● **Parts of the exercise**:
[1] Answer these questions from the article on the Roman James Builders case:
(a) In what year was Roman James Hidalgo indicted?
(b) What can unpaid subcontractors and suppliers expose Texas homeowners to?
(c) Which Texas Penal Code section makes theft of $300,000 or more a first-degree felony?
[2] Carry on the article about the Roman James Builders case from the point where it stops.

● **Text section**:
··········

In 2023, the Austin custom-home market collided with one of its more troubling fraud cases when Roman James Hidalgo, the owner and public face of Roman James Builders, was indicted on felony theft charges. Prosecutors and a growing list of former clients alleged that Hidalgo collected substantial up-front and progress payments for luxury custom homes and high-end remodels, then abandoned or never completed the work. The reported losses ran into the millions of dollars, spread across multiple homeowners who had each entrusted the builder with payments tied to projects that stalled, sat unfinished, or never broke meaningful ground.
Roman James Builders had cultivated a polished, design-forward reputation in Austin's competitive luxury construction scene. That image, combined with the city's red-hot housing demand, helped the company secure clients willing to commit large sums for bespoke residences. When projects ground to a halt, homeowners found themselves holding partially built structures, depleted budgets, and contracts that offered little practical recourse.
What Happened
According to reporting by Austin outlets and statements from affected homeowners, the pattern was consistent: clients signed contracts with Roman James Builders, paid significant deposits and milestone draws, and watched as construction slowed and then stopped. Subcontractors and suppliers in several cases reported going unpaid, which in Texas can expose homeowners to mechanic's liens on their own property even after they have already paid the general contractor.
The Travis County legal process moved toward felony theft charges, which in Texas escalate in severity based on the dollar amount alleged to have been misappropriated. Theft of $300,000 or more is a first-degree felony under Texas Penal Code Section 31.03, carrying a potential sentence of up to 99 years or life. Multiple complainants and aggregate losses described in the millions placed the case at the most serious end of that statutory scale.

··········

[Satellite images with object points]
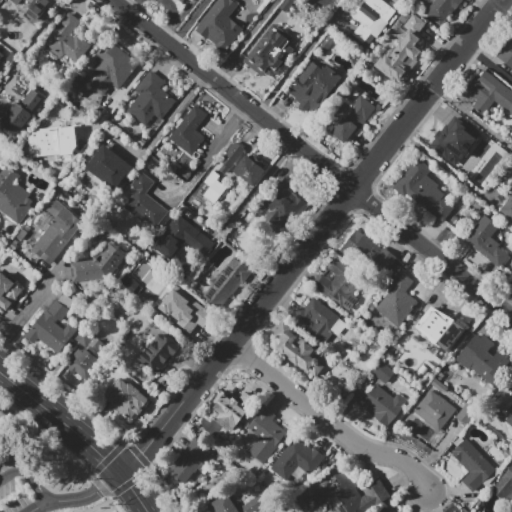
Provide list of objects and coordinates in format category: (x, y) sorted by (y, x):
building: (179, 0)
building: (180, 0)
building: (322, 2)
building: (323, 2)
building: (29, 6)
building: (262, 6)
building: (32, 8)
building: (441, 9)
building: (440, 10)
building: (277, 12)
road: (503, 14)
building: (370, 18)
building: (371, 18)
road: (190, 22)
building: (218, 24)
building: (291, 24)
building: (219, 25)
building: (66, 39)
building: (66, 39)
road: (246, 39)
road: (33, 45)
building: (402, 49)
building: (403, 50)
building: (268, 51)
building: (506, 51)
building: (0, 53)
building: (506, 53)
building: (271, 54)
building: (1, 55)
road: (297, 63)
road: (488, 63)
building: (110, 67)
building: (111, 67)
building: (312, 86)
building: (314, 86)
building: (76, 89)
road: (120, 92)
building: (489, 93)
building: (490, 93)
building: (149, 99)
building: (150, 100)
building: (22, 110)
building: (21, 111)
building: (351, 117)
road: (472, 117)
building: (351, 119)
road: (161, 126)
building: (187, 130)
building: (189, 131)
building: (52, 140)
building: (53, 140)
building: (452, 140)
building: (453, 142)
road: (212, 152)
building: (231, 156)
building: (229, 157)
road: (313, 157)
building: (107, 166)
building: (107, 167)
building: (249, 168)
building: (250, 168)
building: (179, 173)
building: (450, 182)
building: (213, 186)
building: (424, 189)
building: (423, 190)
building: (56, 191)
building: (13, 194)
building: (13, 196)
road: (245, 200)
building: (144, 202)
building: (507, 202)
building: (507, 202)
building: (144, 203)
building: (282, 203)
building: (477, 205)
building: (281, 206)
road: (337, 209)
building: (454, 219)
building: (58, 229)
building: (55, 232)
building: (181, 238)
building: (181, 238)
building: (485, 240)
building: (486, 241)
building: (365, 251)
building: (366, 251)
building: (96, 266)
building: (97, 267)
building: (225, 282)
building: (226, 282)
building: (128, 283)
building: (340, 284)
building: (340, 284)
building: (9, 286)
building: (73, 295)
building: (88, 299)
building: (395, 299)
building: (396, 299)
road: (34, 303)
building: (184, 309)
building: (184, 311)
building: (318, 319)
building: (319, 320)
building: (52, 325)
building: (53, 325)
building: (435, 329)
building: (436, 330)
building: (84, 337)
building: (296, 349)
building: (297, 350)
building: (394, 351)
building: (159, 352)
building: (85, 353)
building: (160, 353)
building: (482, 359)
building: (482, 359)
building: (83, 362)
road: (53, 371)
building: (381, 371)
building: (383, 373)
building: (439, 386)
building: (503, 396)
building: (125, 398)
building: (125, 398)
building: (503, 398)
building: (381, 404)
building: (382, 404)
building: (232, 406)
building: (231, 407)
building: (433, 409)
building: (434, 410)
building: (465, 414)
building: (509, 419)
building: (509, 419)
road: (93, 421)
road: (60, 422)
road: (327, 422)
building: (264, 434)
building: (265, 435)
road: (147, 446)
building: (508, 451)
building: (295, 459)
building: (297, 459)
building: (188, 461)
building: (191, 464)
building: (471, 464)
building: (472, 464)
traffic signals: (120, 472)
road: (28, 474)
building: (503, 483)
building: (503, 483)
road: (115, 484)
parking lot: (22, 486)
road: (133, 491)
building: (341, 493)
building: (341, 493)
road: (86, 496)
building: (236, 504)
building: (236, 505)
road: (97, 506)
road: (38, 507)
building: (385, 510)
building: (386, 510)
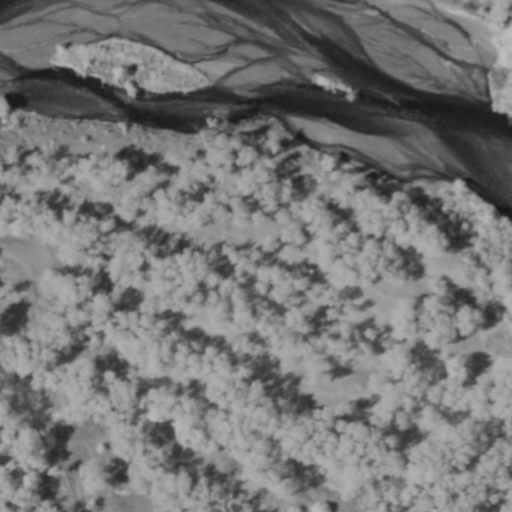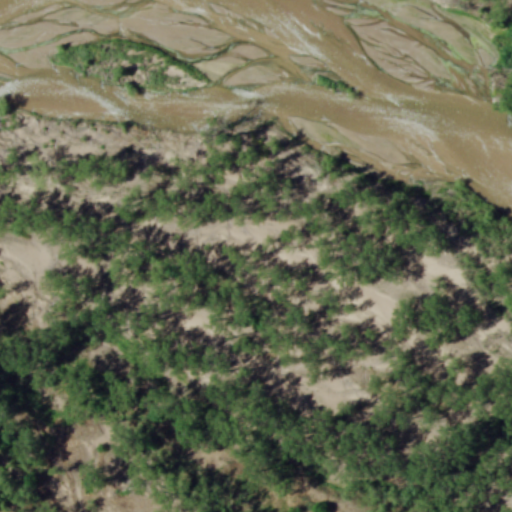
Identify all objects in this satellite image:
river: (257, 99)
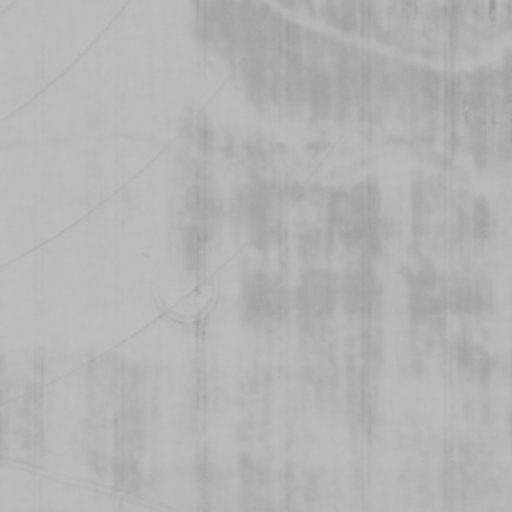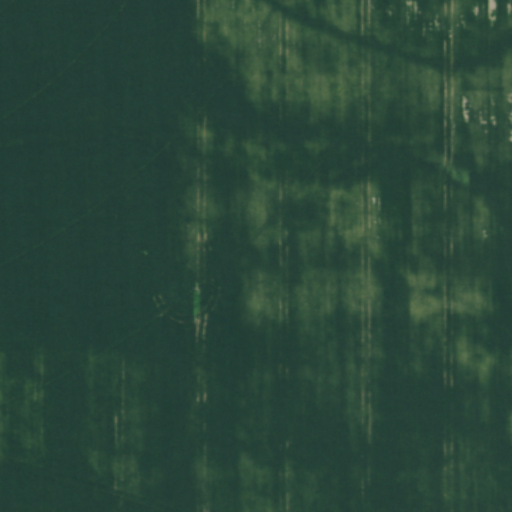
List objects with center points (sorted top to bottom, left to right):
crop: (256, 256)
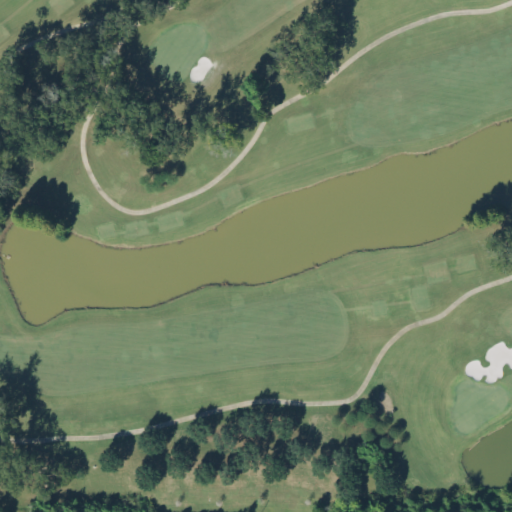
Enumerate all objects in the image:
park: (256, 256)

··········

● **Answer section**:
[1]
(a) 2023
(b) Mechanic's liens on their own property
(c) Section 31.03

[2]
Homeowners said they paid for a dream and were left with a foundation, an empty bank account, and a builder who stopped returning calls.— summary of homeowner accounts, local Austin news coverage, 2023
Why It Was Easy
Custom home construction in Texas operates with relatively light regulatory friction at the point where money changes hands. Texas does not require general contractors to hold a statewide residential builder's license, having abolished the Texas Residential Construction Commission in 2009. That means there is no central licensing body verifying a builder's financial stability or track record before they accept large client deposits.
The payment structure itself created the opening. In a typical custom build, owners pay deposits and progress draws directly to the builder, who is trusted to pay subcontractors and suppliers and to apply funds to the correct project. There is rarely an independent party verifying that money paid for a given phase is actually spent on that phase. When a builder commingles funds across jobs or diverts them entirely, the homeowner often does not learn of the problem until work stops and unpaid subcontractors surface.
Because each client dealt with the company individually, no single homeowner could see the full picture. Funds flowing in from one project could mask shortfalls on another, a dynamic that can resemble a rolling shortfall until new money stops arriving and the entire structure collapses at once.
What the Investigation Found
The matter advanced from civil disputes into the criminal arena once the volume of complaints and the size of the alleged losses became clear. The indictment on felony theft charges reflected prosecutors' position that the missing funds were not merely the product of a struggling business but met the legal threshold for theft, which in Texas requires unlawful appropriation of property with intent to deprive the owner.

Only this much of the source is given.